The task -
Search the records below for the string "between" and report only the number of lines that contain it.

Collected data -
◇ ◇ ◇ ◇ ◇

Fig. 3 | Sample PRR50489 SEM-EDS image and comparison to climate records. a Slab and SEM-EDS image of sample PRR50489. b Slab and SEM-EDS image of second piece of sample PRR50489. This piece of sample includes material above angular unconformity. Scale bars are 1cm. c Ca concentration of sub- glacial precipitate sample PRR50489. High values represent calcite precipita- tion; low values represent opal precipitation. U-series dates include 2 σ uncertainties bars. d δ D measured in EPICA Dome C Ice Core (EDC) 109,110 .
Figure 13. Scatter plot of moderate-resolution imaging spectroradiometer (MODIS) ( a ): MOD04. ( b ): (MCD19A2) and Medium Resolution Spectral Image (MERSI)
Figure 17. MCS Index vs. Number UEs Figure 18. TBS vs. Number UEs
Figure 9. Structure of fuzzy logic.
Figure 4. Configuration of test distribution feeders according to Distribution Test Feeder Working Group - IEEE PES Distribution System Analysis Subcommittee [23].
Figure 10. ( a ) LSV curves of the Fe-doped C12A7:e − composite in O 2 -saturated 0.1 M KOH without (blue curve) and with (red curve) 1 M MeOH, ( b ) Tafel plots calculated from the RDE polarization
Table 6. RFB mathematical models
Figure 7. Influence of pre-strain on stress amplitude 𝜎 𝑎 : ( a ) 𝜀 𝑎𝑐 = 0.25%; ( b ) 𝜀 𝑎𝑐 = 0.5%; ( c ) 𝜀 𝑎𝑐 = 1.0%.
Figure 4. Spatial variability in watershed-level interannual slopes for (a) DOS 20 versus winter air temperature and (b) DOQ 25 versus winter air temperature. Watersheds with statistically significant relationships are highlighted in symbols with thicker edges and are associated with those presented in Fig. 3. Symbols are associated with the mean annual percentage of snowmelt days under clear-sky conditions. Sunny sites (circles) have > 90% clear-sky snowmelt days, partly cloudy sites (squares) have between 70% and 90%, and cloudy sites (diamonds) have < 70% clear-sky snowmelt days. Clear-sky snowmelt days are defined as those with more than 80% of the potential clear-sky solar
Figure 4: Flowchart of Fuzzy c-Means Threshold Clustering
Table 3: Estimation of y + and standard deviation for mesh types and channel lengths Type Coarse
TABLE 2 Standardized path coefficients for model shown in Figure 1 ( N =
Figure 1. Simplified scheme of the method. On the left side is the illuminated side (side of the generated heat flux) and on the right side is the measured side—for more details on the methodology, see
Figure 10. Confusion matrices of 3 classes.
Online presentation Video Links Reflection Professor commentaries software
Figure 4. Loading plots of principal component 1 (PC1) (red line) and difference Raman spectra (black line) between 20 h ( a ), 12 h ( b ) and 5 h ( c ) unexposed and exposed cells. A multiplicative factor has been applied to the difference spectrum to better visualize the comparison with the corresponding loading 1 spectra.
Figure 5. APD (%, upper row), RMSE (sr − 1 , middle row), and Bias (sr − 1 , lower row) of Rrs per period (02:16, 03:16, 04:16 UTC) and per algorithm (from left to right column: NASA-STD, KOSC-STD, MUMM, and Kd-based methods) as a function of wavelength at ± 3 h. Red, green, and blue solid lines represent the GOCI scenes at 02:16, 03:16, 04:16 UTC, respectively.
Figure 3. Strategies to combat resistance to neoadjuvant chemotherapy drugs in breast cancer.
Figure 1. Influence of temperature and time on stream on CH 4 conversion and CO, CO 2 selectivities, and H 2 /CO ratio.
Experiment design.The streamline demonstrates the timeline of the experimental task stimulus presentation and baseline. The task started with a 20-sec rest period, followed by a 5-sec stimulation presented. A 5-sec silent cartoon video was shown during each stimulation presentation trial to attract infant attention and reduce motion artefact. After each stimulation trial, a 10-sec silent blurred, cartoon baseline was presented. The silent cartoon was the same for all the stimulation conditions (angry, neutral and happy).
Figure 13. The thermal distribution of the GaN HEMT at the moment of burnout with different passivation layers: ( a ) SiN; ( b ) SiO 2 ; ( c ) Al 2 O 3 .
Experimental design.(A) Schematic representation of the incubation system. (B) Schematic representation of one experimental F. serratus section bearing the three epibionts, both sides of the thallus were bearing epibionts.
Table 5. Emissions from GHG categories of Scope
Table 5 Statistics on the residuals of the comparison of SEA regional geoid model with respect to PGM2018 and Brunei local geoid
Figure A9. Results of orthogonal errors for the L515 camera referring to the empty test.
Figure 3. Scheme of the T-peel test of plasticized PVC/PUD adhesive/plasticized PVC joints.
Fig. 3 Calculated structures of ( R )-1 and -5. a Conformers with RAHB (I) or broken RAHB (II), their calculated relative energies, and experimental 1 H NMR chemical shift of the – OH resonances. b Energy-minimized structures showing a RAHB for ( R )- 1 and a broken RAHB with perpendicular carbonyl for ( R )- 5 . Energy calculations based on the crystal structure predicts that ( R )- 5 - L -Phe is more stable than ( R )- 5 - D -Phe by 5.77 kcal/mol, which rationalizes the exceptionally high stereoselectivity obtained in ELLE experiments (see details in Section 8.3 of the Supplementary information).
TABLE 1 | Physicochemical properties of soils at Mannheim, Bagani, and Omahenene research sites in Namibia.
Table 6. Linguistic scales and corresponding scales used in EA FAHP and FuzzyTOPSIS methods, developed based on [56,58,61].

◇ ◇ ◇ ◇ ◇

Response to this task -
2